Which lines in the data below contain the word "menor"? Pull each of them out.

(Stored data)
== Segment start ==
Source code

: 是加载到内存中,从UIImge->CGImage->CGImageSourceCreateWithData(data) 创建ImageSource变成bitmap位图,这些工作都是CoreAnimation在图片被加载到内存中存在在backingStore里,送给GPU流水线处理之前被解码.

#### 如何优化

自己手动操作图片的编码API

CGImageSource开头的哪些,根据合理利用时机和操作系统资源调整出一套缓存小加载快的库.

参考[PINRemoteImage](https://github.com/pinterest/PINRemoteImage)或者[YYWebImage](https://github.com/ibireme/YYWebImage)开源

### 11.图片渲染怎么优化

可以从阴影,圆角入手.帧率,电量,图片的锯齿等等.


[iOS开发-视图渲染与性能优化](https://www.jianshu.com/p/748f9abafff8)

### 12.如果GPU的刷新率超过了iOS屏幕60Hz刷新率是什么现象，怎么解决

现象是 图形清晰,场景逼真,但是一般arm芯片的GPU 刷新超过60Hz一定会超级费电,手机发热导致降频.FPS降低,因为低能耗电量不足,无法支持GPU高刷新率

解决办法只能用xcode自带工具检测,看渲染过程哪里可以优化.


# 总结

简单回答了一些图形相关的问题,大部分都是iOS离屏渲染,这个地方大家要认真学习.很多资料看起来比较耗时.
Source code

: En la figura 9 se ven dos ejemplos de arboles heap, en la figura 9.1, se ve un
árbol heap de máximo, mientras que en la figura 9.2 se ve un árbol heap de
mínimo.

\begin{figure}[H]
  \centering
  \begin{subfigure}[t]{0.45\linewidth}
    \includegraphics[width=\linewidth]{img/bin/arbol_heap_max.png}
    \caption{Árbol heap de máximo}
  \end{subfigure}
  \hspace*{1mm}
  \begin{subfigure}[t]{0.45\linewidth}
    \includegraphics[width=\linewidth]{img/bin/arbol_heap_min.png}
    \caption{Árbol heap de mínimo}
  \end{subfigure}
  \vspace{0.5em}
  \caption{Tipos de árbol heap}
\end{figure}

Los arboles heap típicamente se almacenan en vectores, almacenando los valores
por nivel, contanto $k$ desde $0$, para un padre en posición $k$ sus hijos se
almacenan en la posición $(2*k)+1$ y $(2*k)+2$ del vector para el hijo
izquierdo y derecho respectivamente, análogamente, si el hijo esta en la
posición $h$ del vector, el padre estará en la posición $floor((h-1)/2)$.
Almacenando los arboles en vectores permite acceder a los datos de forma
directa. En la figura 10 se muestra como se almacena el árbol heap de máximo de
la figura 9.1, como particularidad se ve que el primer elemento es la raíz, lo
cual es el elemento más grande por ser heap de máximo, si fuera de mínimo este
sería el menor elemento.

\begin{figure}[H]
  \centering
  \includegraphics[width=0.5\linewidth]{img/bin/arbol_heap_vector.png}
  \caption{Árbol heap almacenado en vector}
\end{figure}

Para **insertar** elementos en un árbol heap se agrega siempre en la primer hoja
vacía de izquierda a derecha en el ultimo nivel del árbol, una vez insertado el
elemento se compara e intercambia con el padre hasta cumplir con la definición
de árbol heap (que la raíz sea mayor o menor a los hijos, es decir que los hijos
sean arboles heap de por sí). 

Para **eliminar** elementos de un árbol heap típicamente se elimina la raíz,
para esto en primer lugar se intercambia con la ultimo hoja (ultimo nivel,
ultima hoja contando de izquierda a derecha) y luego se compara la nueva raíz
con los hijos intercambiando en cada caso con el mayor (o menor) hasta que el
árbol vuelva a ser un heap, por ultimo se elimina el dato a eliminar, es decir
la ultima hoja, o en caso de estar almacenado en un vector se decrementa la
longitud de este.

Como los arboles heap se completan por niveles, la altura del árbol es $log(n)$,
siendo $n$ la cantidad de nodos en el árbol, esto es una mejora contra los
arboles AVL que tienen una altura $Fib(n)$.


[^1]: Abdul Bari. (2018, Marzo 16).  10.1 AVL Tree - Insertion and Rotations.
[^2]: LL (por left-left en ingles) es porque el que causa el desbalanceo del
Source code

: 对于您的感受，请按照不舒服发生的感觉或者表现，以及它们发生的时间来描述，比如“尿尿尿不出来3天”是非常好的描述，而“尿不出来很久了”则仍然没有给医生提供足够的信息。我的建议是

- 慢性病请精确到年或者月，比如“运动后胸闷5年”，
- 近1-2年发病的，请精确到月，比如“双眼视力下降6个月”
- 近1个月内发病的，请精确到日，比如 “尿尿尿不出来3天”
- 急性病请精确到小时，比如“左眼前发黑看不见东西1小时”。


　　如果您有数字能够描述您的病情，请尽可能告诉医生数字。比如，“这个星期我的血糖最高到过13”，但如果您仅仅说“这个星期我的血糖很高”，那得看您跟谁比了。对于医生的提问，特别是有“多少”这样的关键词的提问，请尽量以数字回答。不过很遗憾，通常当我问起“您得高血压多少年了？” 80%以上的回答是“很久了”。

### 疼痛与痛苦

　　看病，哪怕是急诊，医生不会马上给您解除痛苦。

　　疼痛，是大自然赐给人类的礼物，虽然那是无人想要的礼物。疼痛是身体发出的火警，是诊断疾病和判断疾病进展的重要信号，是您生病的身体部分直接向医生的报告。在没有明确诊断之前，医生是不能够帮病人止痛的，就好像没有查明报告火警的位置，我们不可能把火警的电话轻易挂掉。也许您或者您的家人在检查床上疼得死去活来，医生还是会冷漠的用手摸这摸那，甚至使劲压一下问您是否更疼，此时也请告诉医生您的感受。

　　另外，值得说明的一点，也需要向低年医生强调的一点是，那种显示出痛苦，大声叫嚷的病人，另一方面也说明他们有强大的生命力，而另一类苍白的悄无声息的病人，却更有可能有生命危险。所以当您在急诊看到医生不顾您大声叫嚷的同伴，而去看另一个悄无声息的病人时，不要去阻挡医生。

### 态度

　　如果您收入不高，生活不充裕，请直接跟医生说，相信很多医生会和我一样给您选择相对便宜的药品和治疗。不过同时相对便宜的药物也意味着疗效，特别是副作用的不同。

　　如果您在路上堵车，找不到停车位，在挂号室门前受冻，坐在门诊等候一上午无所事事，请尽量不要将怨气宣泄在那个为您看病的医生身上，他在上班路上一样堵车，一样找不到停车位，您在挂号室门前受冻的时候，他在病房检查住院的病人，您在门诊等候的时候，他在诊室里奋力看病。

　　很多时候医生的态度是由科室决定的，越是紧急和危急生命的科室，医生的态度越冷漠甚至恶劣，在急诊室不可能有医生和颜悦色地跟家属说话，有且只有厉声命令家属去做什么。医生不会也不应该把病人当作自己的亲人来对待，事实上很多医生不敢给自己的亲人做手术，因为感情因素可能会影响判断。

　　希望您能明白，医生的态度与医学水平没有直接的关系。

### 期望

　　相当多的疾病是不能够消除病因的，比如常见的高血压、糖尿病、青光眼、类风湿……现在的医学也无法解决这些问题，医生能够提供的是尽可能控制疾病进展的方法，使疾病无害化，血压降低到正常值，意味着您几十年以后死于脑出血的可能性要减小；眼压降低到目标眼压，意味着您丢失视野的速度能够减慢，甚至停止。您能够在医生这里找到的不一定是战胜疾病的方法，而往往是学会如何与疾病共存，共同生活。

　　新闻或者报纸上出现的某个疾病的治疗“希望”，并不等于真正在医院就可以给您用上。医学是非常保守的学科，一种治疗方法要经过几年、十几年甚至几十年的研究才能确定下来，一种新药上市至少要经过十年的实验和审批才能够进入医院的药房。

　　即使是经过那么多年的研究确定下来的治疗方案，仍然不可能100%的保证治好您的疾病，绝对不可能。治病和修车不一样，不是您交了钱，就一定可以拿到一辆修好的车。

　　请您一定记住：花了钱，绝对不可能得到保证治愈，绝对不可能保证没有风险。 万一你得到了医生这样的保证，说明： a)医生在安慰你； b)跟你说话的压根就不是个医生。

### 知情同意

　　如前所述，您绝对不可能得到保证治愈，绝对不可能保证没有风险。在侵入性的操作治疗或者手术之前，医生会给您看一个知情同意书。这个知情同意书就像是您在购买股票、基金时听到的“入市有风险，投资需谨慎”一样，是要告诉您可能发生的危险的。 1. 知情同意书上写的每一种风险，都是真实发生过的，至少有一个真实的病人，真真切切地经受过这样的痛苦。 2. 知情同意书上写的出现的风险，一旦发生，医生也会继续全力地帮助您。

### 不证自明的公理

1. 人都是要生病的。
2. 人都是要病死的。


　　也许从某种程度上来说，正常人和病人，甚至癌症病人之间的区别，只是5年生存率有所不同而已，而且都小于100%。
== Segment end ==
▶ Reply to the task:
sería el menor elemento.
de árbol heap (que la raíz sea mayor o menor a los hijos, es decir que los hijos
con los hijos intercambiando en cada caso con el mayor (o menor) hasta que el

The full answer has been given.